─── DATA RECORDS ───

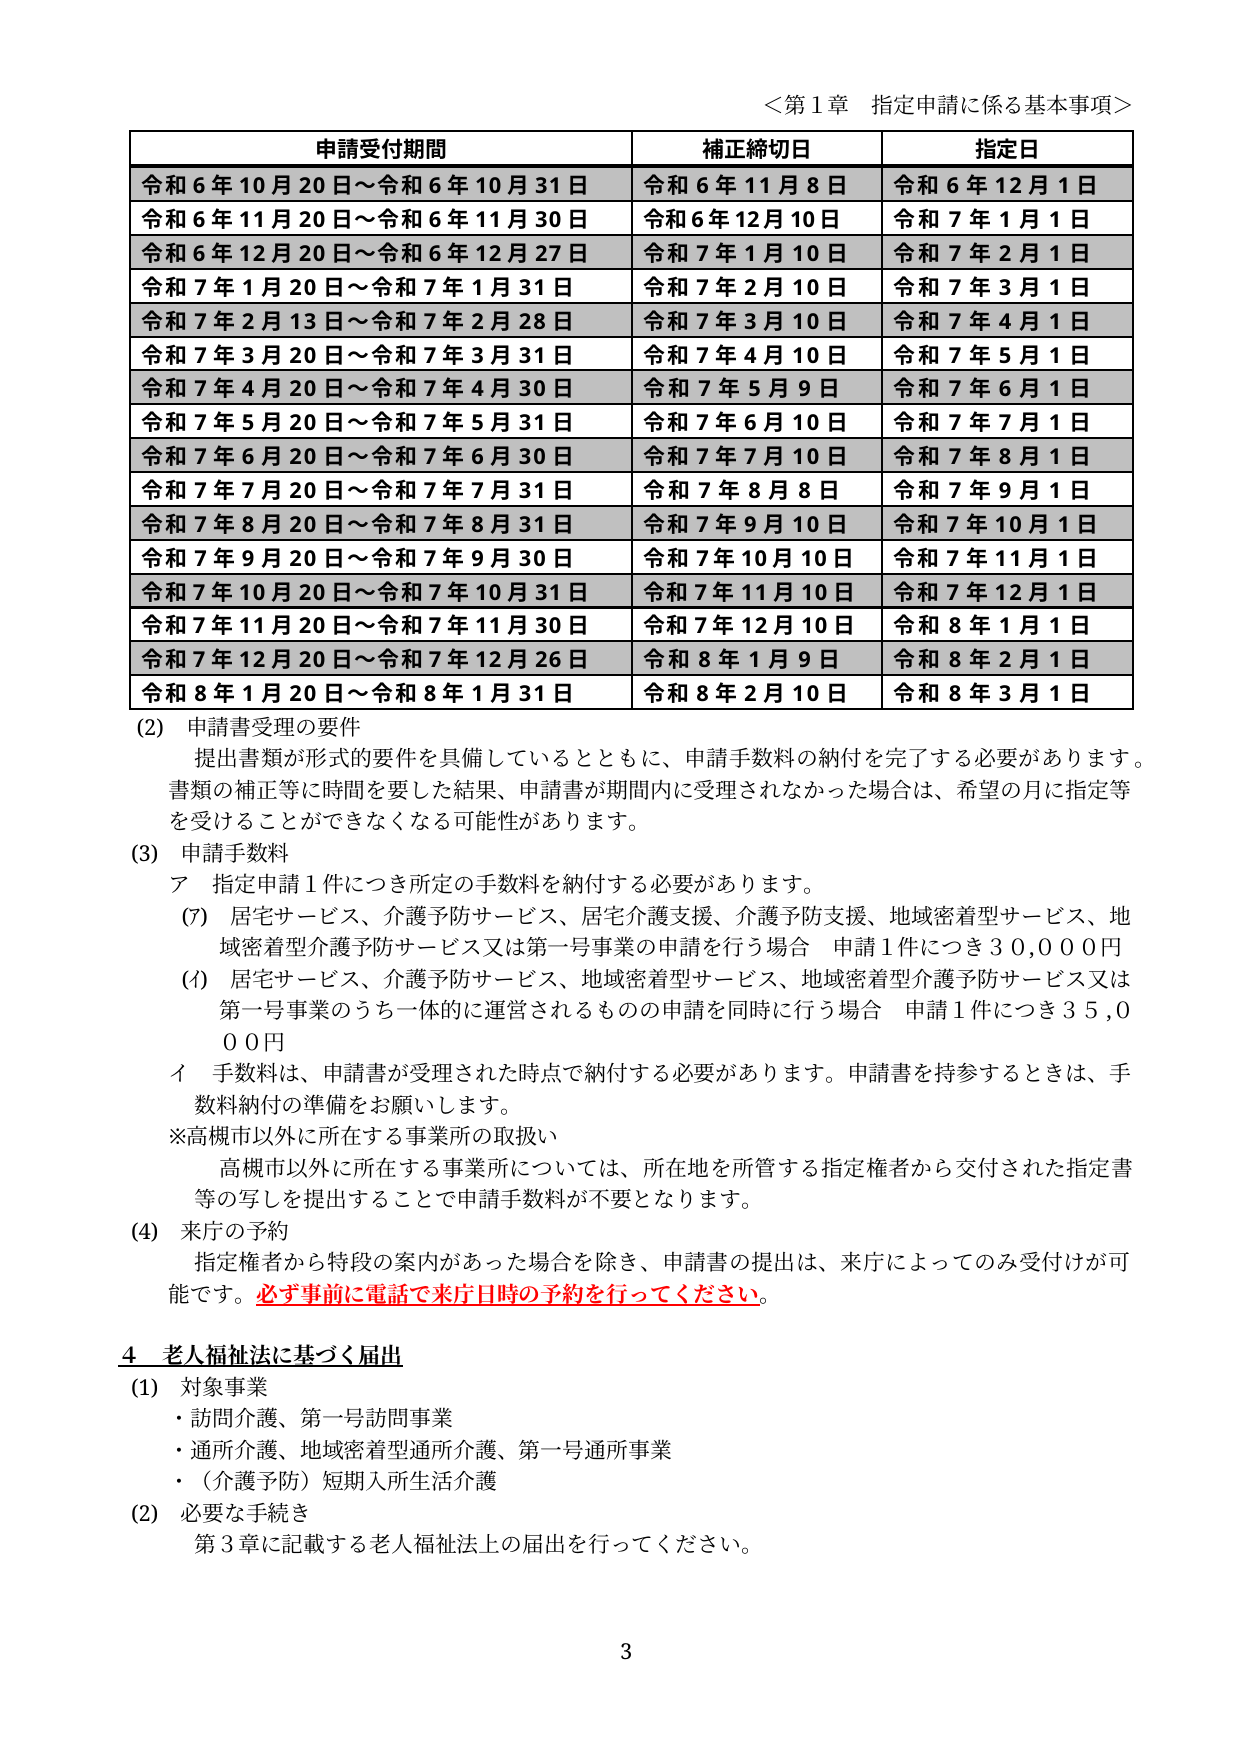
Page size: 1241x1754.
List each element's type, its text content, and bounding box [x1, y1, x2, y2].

table_cell 令和6年11月8日 [633, 168, 881, 200]
table_cell 令和7年5月1日 [883, 338, 1132, 369]
table_cell 令和7年8月20日～令和7年8月31日 [131, 507, 631, 539]
text 提出書類が形式的要件を具備しているとともに、申請手数料の納付を完了する必要があります。書類の補正等に時間を要した結果、申請書が期間内に受理されなかった場合は、希望の月に指定等を受けることができなくなる可能性があります。 [169, 742, 1134, 836]
table_cell 令和7年3月10日 [633, 304, 881, 336]
table_cell 令和6年10月20日～令和6年10月31日 [131, 168, 631, 200]
table_cell 令和8年1月1日 [883, 609, 1132, 640]
table_cell 令和7年7月10日 [633, 439, 881, 471]
table_header 申請受付期間 [131, 132, 631, 164]
table_cell 令和7年2月13日～令和7年2月28日 [131, 304, 631, 336]
table_cell 令和7年11月10日 [633, 575, 881, 606]
table_cell 令和7年5月20日～令和7年5月31日 [131, 405, 631, 437]
table_cell 令和7年12月1日 [883, 575, 1132, 606]
table_cell 令和7年1月1日 [883, 202, 1132, 234]
text ４ 老人福祉法に基づく届出 [118, 1338, 1134, 1370]
table_cell 令和8年2月10日 [633, 676, 881, 708]
table_cell 令和7年8月8日 [633, 473, 881, 505]
table_cell 令和7年7月1日 [883, 405, 1132, 437]
table_cell 令和7年7月20日～令和7年7月31日 [131, 473, 631, 505]
table_cell 令和7年6月10日 [633, 405, 881, 437]
table_cell 令和7年6月1日 [883, 371, 1132, 403]
text (1) 対象事業 [118, 1370, 1134, 1401]
text 第３章に記載する老人福祉法上の届出を行ってください。 [169, 1527, 1134, 1559]
table_header 補正締切日 [633, 132, 881, 164]
table_cell 令和7年10月20日～令和7年10月31日 [131, 575, 631, 606]
table_cell 令和7年12月10日 [633, 609, 881, 640]
table_cell 令和8年1月20日～令和8年1月31日 [131, 676, 631, 708]
table_header 指定日 [883, 132, 1132, 164]
table_cell 令和8年1月9日 [633, 642, 881, 674]
table_cell 令和7年10月1日 [883, 507, 1132, 539]
table_cell 令和7年6月20日～令和7年6月30日 [131, 439, 631, 471]
text ※高槻市以外に所在する事業所の取扱い [169, 1119, 1134, 1151]
table_cell 令和7年1月10日 [633, 236, 881, 268]
table_cell 令和7年9月20日～令和7年9月30日 [131, 541, 631, 572]
text (2) 必要な手続き [118, 1496, 1134, 1527]
table_cell 令和7年10月10日 [633, 541, 881, 572]
table_cell 令和7年9月10日 [633, 507, 881, 539]
text ・（介護予防）短期入所生活介護 [118, 1464, 1134, 1496]
text イ 手数料は、申請書が受理された時点で納付する必要があります。申請書を持参するときは、手数料納付の準備をお願いします。 [169, 1057, 1134, 1119]
text (2) 申請書受理の要件 [118, 710, 1134, 742]
table_cell 令和7年2月1日 [883, 236, 1132, 268]
text ア 指定申請１件につき所定の手数料を納付する必要があります。 [169, 867, 1134, 899]
text (ｲ) 居宅サービス、介護予防サービス、地域密着型サービス、地域密着型介護予防サービス又は第一号事業のうち一体的に運営されるものの申請を同時に行う場合 申請１件につき３５,０００円 [181, 962, 1134, 1057]
table_cell 令和8年3月1日 [883, 676, 1132, 708]
text ・訪問介護、第一号訪問事業 [118, 1401, 1134, 1433]
table_cell 令和8年2月1日 [883, 642, 1132, 674]
text 指定権者から特段の案内があった場合を除き、申請書の提出は、来庁によってのみ受付けが可能です。必ず事前に電話で来庁日時の予約を行ってください。 [169, 1246, 1134, 1308]
text (ｱ) 居宅サービス、介護予防サービス、居宅介護支援、介護予防支援、地域密着型サービス、地域密着型介護予防サービス又は第一号事業の申請を行う場合 申請１件につき３０,０００円 [181, 899, 1134, 962]
table_cell 令和7年1月20日～令和7年1月31日 [131, 270, 631, 302]
table_cell 令和7年8月1日 [883, 439, 1132, 471]
table_cell 令和6年12月10日 [633, 202, 881, 234]
table_cell 令和7年4月1日 [883, 304, 1132, 336]
table_cell 令和6年12月1日 [883, 168, 1132, 200]
table_cell 令和7年12月20日～令和7年12月26日 [131, 642, 631, 674]
text (3) 申請手数料 [118, 836, 1134, 867]
text (4) 来庁の予約 [118, 1214, 1134, 1246]
table_cell 令和7年5月9日 [633, 371, 881, 403]
table_cell 令和7年2月10日 [633, 270, 881, 302]
text 高槻市以外に所在する事業所については、所在地を所管する指定権者から交付された指定書等の写しを提出することで申請手数料が不要となります。 [194, 1151, 1134, 1214]
table_cell 令和7年4月10日 [633, 338, 881, 369]
table_cell 令和7年9月1日 [883, 473, 1132, 505]
table_cell 令和7年3月1日 [883, 270, 1132, 302]
text ・通所介護、地域密着型通所介護、第一号通所事業 [118, 1433, 1134, 1464]
table_cell 令和7年11月1日 [883, 541, 1132, 572]
table_cell 令和6年12月20日～令和6年12月27日 [131, 236, 631, 268]
table_cell 令和7年3月20日～令和7年3月31日 [131, 338, 631, 369]
table_cell 令和7年11月20日～令和7年11月30日 [131, 609, 631, 640]
table_cell 令和6年11月20日～令和6年11月30日 [131, 202, 631, 234]
table_cell 令和7年4月20日～令和7年4月30日 [131, 371, 631, 403]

───

> WORK TO BE COMPLETED: The data above, line by line: transcribe it exactly and drop the pictures.

> OUTPUT FOR THIS EXERCISE:
Page size: 1241x1754.
List each element's type, its text content, and bounding box [x1, y1, x2, y2].

table_cell 令和6年11月8日 [633, 168, 881, 200]
table_cell 令和7年5月1日 [883, 338, 1132, 369]
table_cell 令和7年8月20日～令和7年8月31日 [131, 507, 631, 539]
text 提出書類が形式的要件を具備しているとともに、申請手数料の納付を完了する必要があります。書類の補正等に時間を要した結果、申請書が期間内に受理されなかった場合は、希望の月に指定等を受けることができなくなる可能性があります。 [169, 742, 1134, 836]
table_cell 令和7年3月10日 [633, 304, 881, 336]
table_cell 令和6年10月20日～令和6年10月31日 [131, 168, 631, 200]
table_cell 令和8年1月1日 [883, 609, 1132, 640]
table_cell 令和7年7月10日 [633, 439, 881, 471]
table_header 申請受付期間 [131, 132, 631, 164]
table_cell 令和7年2月13日～令和7年2月28日 [131, 304, 631, 336]
table_cell 令和7年11月10日 [633, 575, 881, 606]
table_cell 令和7年5月20日～令和7年5月31日 [131, 405, 631, 437]
table_cell 令和7年12月1日 [883, 575, 1132, 606]
table_cell 令和7年1月1日 [883, 202, 1132, 234]
text ４ 老人福祉法に基づく届出 [118, 1338, 1134, 1370]
table_cell 令和8年2月10日 [633, 676, 881, 708]
table_cell 令和7年8月8日 [633, 473, 881, 505]
table_cell 令和7年7月1日 [883, 405, 1132, 437]
table_cell 令和7年7月20日～令和7年7月31日 [131, 473, 631, 505]
table_cell 令和7年6月10日 [633, 405, 881, 437]
table_cell 令和7年6月1日 [883, 371, 1132, 403]
text (1) 対象事業 [118, 1370, 1134, 1401]
text 第３章に記載する老人福祉法上の届出を行ってください。 [169, 1527, 1134, 1559]
table_header 補正締切日 [633, 132, 881, 164]
table_cell 令和7年10月20日～令和7年10月31日 [131, 575, 631, 606]
table_cell 令和7年12月10日 [633, 609, 881, 640]
table_cell 令和8年1月20日～令和8年1月31日 [131, 676, 631, 708]
table_header 指定日 [883, 132, 1132, 164]
table_cell 令和8年1月9日 [633, 642, 881, 674]
table_cell 令和7年10月1日 [883, 507, 1132, 539]
table_cell 令和7年6月20日～令和7年6月30日 [131, 439, 631, 471]
text ※高槻市以外に所在する事業所の取扱い [169, 1119, 1134, 1151]
table_cell 令和7年1月10日 [633, 236, 881, 268]
table_cell 令和7年9月20日～令和7年9月30日 [131, 541, 631, 572]
text (2) 必要な手続き [118, 1496, 1134, 1527]
table_cell 令和7年10月10日 [633, 541, 881, 572]
table_cell 令和7年9月10日 [633, 507, 881, 539]
text ・（介護予防）短期入所生活介護 [118, 1464, 1134, 1496]
text イ 手数料は、申請書が受理された時点で納付する必要があります。申請書を持参するときは、手数料納付の準備をお願いします。 [169, 1057, 1134, 1119]
text (2) 申請書受理の要件 [118, 710, 1134, 742]
table_cell 令和7年2月1日 [883, 236, 1132, 268]
text ア 指定申請１件につき所定の手数料を納付する必要があります。 [169, 867, 1134, 899]
text (ｲ) 居宅サービス、介護予防サービス、地域密着型サービス、地域密着型介護予防サービス又は第一号事業のうち一体的に運営されるものの申請を同時に行う場合 申請１件につき３５,０００円 [181, 962, 1134, 1057]
table_cell 令和8年3月1日 [883, 676, 1132, 708]
text ・訪問介護、第一号訪問事業 [118, 1401, 1134, 1433]
table_cell 令和8年2月1日 [883, 642, 1132, 674]
text 指定権者から特段の案内があった場合を除き、申請書の提出は、来庁によってのみ受付けが可能です。必ず事前に電話で来庁日時の予約を行ってください。 [169, 1246, 1134, 1308]
text (ｱ) 居宅サービス、介護予防サービス、居宅介護支援、介護予防支援、地域密着型サービス、地域密着型介護予防サービス又は第一号事業の申請を行う場合 申請１件につき３０,０００円 [181, 899, 1134, 962]
table_cell 令和7年1月20日～令和7年1月31日 [131, 270, 631, 302]
table_cell 令和7年8月1日 [883, 439, 1132, 471]
table_cell 令和6年12月10日 [633, 202, 881, 234]
table_cell 令和7年4月1日 [883, 304, 1132, 336]
table_cell 令和6年12月1日 [883, 168, 1132, 200]
table_cell 令和7年12月20日～令和7年12月26日 [131, 642, 631, 674]
text (3) 申請手数料 [118, 836, 1134, 867]
text (4) 来庁の予約 [118, 1214, 1134, 1246]
table_cell 令和7年5月9日 [633, 371, 881, 403]
table_cell 令和7年2月10日 [633, 270, 881, 302]
text 高槻市以外に所在する事業所については、所在地を所管する指定権者から交付された指定書等の写しを提出することで申請手数料が不要となります。 [194, 1151, 1134, 1214]
table_cell 令和7年4月10日 [633, 338, 881, 369]
table_cell 令和7年9月1日 [883, 473, 1132, 505]
table_cell 令和7年3月1日 [883, 270, 1132, 302]
text ・通所介護、地域密着型通所介護、第一号通所事業 [118, 1433, 1134, 1464]
table_cell 令和7年11月1日 [883, 541, 1132, 572]
table_cell 令和6年12月20日～令和6年12月27日 [131, 236, 631, 268]
table_cell 令和7年3月20日～令和7年3月31日 [131, 338, 631, 369]
table_cell 令和7年11月20日～令和7年11月30日 [131, 609, 631, 640]
table_cell 令和6年11月20日～令和6年11月30日 [131, 202, 631, 234]
table_cell 令和7年4月20日～令和7年4月30日 [131, 371, 631, 403]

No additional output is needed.